Omar Karmi
The Electronic Intifada / October 6, 2021
Four families in the occupied East Jerusalem neighborhood of Sheikh Jarrah under threat of expulsion were Monday presented with what has been billed in the Israeli media as a “compromise” proposal by Israel’s top court.
It would see three families safe from forced removal for two generations and one for one generation, designating them as “protected tenants.”
But in return they will have to pay rent to the settler organization behind the expulsion attempt – the US-based Nahalat Shimon. That would in effect recognize the group’s ownership over the area until a ruling on ownership is passed down at some indeterminate point in the future.
“What we are saying is let’s bring this down from the level of principles to a pragmatic level,” said Isaac Amit, one of three justices on Israel’s high court, ruling on the matter. “People should be able to continue living there – that’s the idea – to try and reach a practical arrangement without making declarations of one kind or another.”
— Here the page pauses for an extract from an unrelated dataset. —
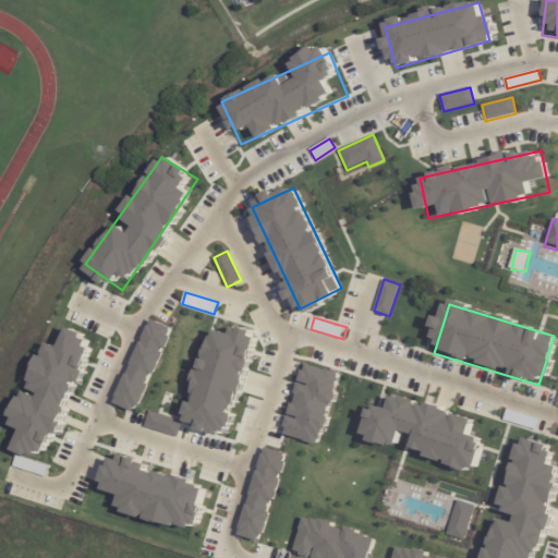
[(152,319),(172,329),(134,410),(114,401),(152,319)]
Lawyers for the families have yet to respond to the proposal but writer Mohammed El-Kurd, one of the people threatened with being thrown out of the only home he has ever known, rejected any recognition of ownership by settlers.
“As we deliberate our next steps to remain rooted in occupied Jerusalem, one thing is clear: We’ll never accept that settlers from Long Island and elsewhere own our homes.”
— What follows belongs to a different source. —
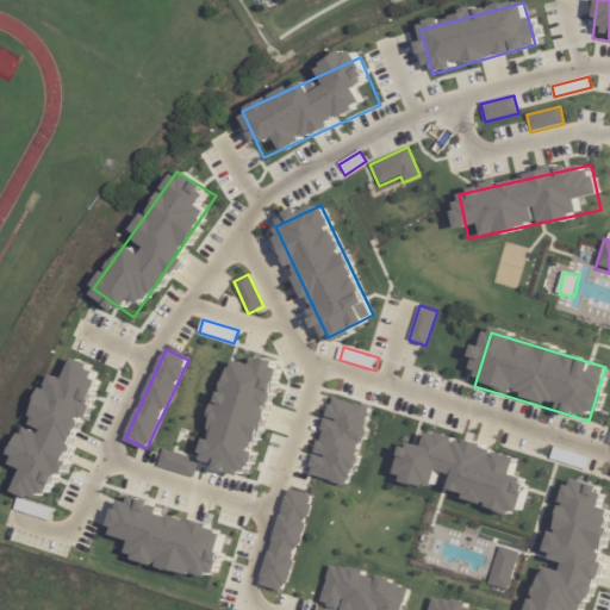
[(237,353),(279,367),(247,479),(203,465),(237,353)]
Attempts to forcibly remove Palestinians from their homes also affect several families in Jerusalem’s Silwan neighborhood.
There, on Wednesday, Israel proceeded with the demolition of a family’s home and issued demolition orders against several others.
The threatened expulsions in Sheikh Jarrah provoked unprecedented scrutiny in May when they were due, of the legal mechanisms by which Israel discriminates between property claims by Jewish settlers and non-Jewish indigenous Palestinians.
At the very heart of Israel’s pseudo-legal machinery is the 1950 Absentees’ Property Law which clears the way for state expropriation of the lands and properties of Palestinian refugees.
This and a law enacted in 1970 close any Israeli legal avenues for Palestinians – like the Sheikh Jarrah families – to reclaim the homes or lands they fled or were driven from in 1948.
Jewish litigants, on the other hand, are free to pursue ownership claims dating back before 1948, in the case of the Sheikh Jarrah land in question, to the late 19th century.
Such blatant discrimination in law is one of many reasons Israel has been labeled an apartheid system by a number of Palestinian, Israeli and international human rights organizations.
Israel, whose imposition of its legal system on occupied East Jerusalem has been declared null and void by the UN, has been attempting to portray its efforts to remove Palestinians from Jerusalem as merely a series of private real-estate disputes.
But, not least thanks to the efforts of activists like El-Kurd and his twin, Muna, in this case, this has so far failed.
Monday’s court proposal was in part quite explicitly about not stirring the kind of media attention the Sheikh Jarrah cases attracted before – which led to demonstrations in Jerusalem, an armed reaction from Hamas, a full on Gaza onslaught by Israel leaving hundreds dead and global demonstrations in solidarity with Sheikh Jarrah and Gaza.
Amit, the Israeli judge, said: “We’ve seen how interested the media are in this. We want a practical solution.”